Japanther at Bardens Boudoir

Japanther at Bardens Boudoir

21 July, 2008
by: Domzig

Remember when punk was fun? No didn't think so. But way, way back, before everybody wanted to resurrect Sunny Day Real Estate and Bauhaus, kids the world over listened to joyous slices of pop melodies that provided the perfect sound track to getting drunk on Irish Harp.

Anyways, it's after work, and a Friday night, and like everybody in the country, we're looking to party. So we head up to Bardens Boudoir for a night headlined by New York art punks Japanther – a two piece who use bass, drums and an armoury of electronic gizmos to create music that sounds like a combination of TV on The Radio and The Descendants.

First up are Spin Spin The Dogs, a band who I've seen a couple of times before and can't get my head round. I should like the whole art house punk weirdness of their music, but tonight I'm just not feeling it and they come across as a surreal jazz band with Ian Curtis crossed with the Mad Hatter as their singer.

Ryan Jewell is just shit – I just don't get music that sounds like a guy making noise with an electric cheese wire; even after some guy takes great pains to explain the whole 'wall of noise' concept.

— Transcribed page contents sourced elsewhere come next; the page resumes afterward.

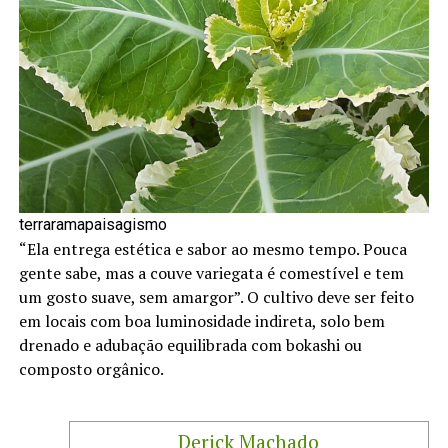
terraramapaisagismo
“Ela entrega estética e sabor ao mesmo tempo. Pouca
gente sabe, mas a couve variegata é comestível e tem
um gosto suave, sem amargor”. O cultivo deve ser feito
em locais com boa luminosidade indireta, solo bem
drenado e adubação equilibrada com bokashi ou
composto orgânico.
Derick Machado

After about a song (which lasts 8 minutes) we all give up and head over to the Somine for some Turkish stew. It was amazing.

Timing it perfectly, we get back just as Japanther are taking the stage. Hailing from the ever fashionable district of Brooklyn, these guys rip into a set of fuzzy vocal dance punk that sounds like a telephone call from a skate ramp in 1996 diverted through a college art project and interspersed with snippets of old hip hop records.

Despite looking absolutely plastered, the guys work through a set of art punk howlers that induces people to get up on stage, take their shirts off and generally rock out like a bunch of 15 year olds who have just discovered cider.

There are a few interruptions, mainly down to Japanther being too fucked and forgetting the songs and one girl who tried to play Vaneck's drums in the middle of a solo, but they're all shrugged off politely – and played again, with the whole crowd just picking up where they left off like the band.

They end, as all shows should, with a rendition of TLC's 'Waterfalls' sung into their telephone mics – leaving just enough to time to head down to the Old Blue Last, get covered in chocolate milkshake and head home with my faith in pop punk restored.